Arbitration Decision Provides Guidance for Application of Minor Injury Guideline

more+
less-
more+
less-

In 2010, the Minor Injury Guideline (“MIG”) was added to Ontario’s Statutory Accident Benefits Schedule.  Section 3(1) of the Schedule defines a “minor injury” as “one or more of a sprain, strain, whiplash associated disorder, contusion, abrasion, laceration or subluxation and includes any clinically associated sequelae to such an injury.” Section 18(1) of the Schedule limits to $3,500 the total amount of medical and rehabilitation benefits payable by an insurance company to an injured person who has suffered “predominantly minor injuries” as a result of an accident.

Belair v. Scarlett is the first arbitration decision which interprets the application of the MIG. Mr. Scarlett was in a car accident and suffered soft tissue injuries, sprains, and lacerations, as well as depressive symptoms, chronic pain, and temporomandibular joint disorder (“TMJ”). The arbitrator accepted that Mr. Scarlett’s psychological condition, chronic pain, and TMJ were separate and distinct from the minor injuries and were not sequelae thereof, meaning that Mr. Scarlett’s injuries did not fit the definition of minor injuries in the Schedule and Mr. Scarlett was not subject to the $3,500 cap on medical and rehabilitation benefits.  On appeal, the decision of the arbitrator was sent back for a new hearing.

The appeal decision provides useful guidance in relation to the following three questions: (1) whether the MIG is binding or advisory in nature; (2) who has the evidentiary burden to establish that an injury is minor in nature; and (3) when a non-minor injury sustained in an accident will be considered separate and distinct from the minor injuries also sustained in the accident, and not sequelae to them. 

On appeal, the Director’s Delegate held that the MIG is not merely advisory but binding on accident benefits decision-makers. This means that such a decision-maker is not free to depart from the MIG scheme unless the departure is itself authorized by the MIG.  Further, the Insurance Act was recently amended to state explicitly that guidelines such as the MIG are binding (s.283 (2.1)). The combined effect of Belair v. Scarlett and the new s.283 (2.1) appears to be that unless an insured meets the statutory requirements which would take the insured out of the MIG, a decision-maker, even in the most compelling of cases, cannot award more than $3,500 in medical and rehabilitation benefits.

The Director’s Delegate also held that it is the insured person who must demonstrate that his or her injuries are more than minor in order to be entitled to higher degree of coverage. Placing the burden of proof on the insured makes it more difficult for him or her to obtain coverage beyond the $3,500 cap.
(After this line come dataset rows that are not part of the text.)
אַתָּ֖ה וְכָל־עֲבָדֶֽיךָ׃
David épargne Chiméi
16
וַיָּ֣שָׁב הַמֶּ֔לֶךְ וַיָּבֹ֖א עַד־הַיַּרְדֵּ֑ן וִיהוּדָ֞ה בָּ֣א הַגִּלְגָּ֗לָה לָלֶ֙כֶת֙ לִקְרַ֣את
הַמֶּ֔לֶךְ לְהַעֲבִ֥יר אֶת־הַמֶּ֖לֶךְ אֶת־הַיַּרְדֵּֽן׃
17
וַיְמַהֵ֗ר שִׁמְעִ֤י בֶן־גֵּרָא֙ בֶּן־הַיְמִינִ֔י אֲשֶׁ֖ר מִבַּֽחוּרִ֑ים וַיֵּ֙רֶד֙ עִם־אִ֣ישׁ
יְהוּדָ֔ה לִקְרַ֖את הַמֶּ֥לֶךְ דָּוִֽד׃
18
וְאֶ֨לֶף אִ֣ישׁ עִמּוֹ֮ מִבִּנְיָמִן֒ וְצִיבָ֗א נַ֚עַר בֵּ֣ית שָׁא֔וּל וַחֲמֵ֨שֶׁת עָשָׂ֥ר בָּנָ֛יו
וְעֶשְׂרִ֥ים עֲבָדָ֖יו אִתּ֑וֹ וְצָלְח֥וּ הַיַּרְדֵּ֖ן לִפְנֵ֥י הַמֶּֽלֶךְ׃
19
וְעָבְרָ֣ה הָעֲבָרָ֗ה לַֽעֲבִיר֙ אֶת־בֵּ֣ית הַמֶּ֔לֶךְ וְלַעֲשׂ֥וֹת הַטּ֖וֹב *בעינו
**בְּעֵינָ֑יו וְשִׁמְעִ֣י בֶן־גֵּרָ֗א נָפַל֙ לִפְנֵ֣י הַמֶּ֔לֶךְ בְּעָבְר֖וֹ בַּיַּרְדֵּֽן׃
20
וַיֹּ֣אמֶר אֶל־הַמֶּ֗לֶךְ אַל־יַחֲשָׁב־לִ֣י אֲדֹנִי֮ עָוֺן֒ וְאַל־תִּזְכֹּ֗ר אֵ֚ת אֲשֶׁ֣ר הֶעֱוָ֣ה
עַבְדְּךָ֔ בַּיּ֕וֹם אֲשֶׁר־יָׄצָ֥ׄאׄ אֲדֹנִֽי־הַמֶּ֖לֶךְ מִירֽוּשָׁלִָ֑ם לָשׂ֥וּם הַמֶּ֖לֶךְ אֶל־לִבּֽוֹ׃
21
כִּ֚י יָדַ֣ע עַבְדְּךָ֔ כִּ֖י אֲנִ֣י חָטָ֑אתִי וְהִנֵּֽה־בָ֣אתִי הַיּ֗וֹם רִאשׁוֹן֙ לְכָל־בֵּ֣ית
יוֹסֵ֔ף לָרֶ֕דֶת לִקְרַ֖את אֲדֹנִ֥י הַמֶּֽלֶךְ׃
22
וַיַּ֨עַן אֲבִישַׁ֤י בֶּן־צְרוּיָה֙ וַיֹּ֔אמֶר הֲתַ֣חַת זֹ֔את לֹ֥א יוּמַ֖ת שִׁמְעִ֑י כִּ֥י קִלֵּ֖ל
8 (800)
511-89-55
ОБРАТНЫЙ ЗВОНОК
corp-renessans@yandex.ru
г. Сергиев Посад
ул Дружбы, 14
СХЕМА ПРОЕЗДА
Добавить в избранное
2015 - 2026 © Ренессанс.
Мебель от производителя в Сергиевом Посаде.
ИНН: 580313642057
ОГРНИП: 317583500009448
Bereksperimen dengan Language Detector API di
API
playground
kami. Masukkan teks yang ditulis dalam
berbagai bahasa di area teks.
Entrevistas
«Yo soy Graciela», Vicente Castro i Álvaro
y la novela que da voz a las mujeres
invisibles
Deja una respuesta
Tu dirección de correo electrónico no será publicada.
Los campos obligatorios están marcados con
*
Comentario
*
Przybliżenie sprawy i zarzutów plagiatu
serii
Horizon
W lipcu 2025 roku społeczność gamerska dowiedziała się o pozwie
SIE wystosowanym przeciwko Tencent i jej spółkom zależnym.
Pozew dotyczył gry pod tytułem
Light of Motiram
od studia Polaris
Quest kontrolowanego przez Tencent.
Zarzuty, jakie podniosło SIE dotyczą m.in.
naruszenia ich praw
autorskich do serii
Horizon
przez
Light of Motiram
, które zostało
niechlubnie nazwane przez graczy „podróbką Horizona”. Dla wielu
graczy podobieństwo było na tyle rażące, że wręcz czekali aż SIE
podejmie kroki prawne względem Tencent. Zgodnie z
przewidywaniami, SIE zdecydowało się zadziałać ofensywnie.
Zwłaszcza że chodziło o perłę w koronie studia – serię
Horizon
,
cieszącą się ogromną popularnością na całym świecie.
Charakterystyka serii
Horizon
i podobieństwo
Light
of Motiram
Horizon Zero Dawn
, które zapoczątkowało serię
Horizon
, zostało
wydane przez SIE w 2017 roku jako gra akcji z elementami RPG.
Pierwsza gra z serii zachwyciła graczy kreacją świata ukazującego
Finally, the Director’s Delegate provided some guidance in relation to when an injury will be considered a sequelae or consequence of a minor injury.  In relation to the first requirement, the Director’s Delegate held that the $3,500 limit will not be set aside only because some of the injuries are not minor. Rather, the $3,500 cap will only be set aside if the injuries are not “predominantly” minor.  While the Director’s Delegate did not define the word “predominantly,” it seems clear that the wording will make it more difficult for an insured to fall outside the MIG.  

Overall, it appears that the appeal decision in Belair v. Scarlett will make it more difficult for accident victims who have suffered mostly “minor” injuries, as defined by the MIG, to obtain compensation for medical and rehabilitative expenses in excess of $3,500.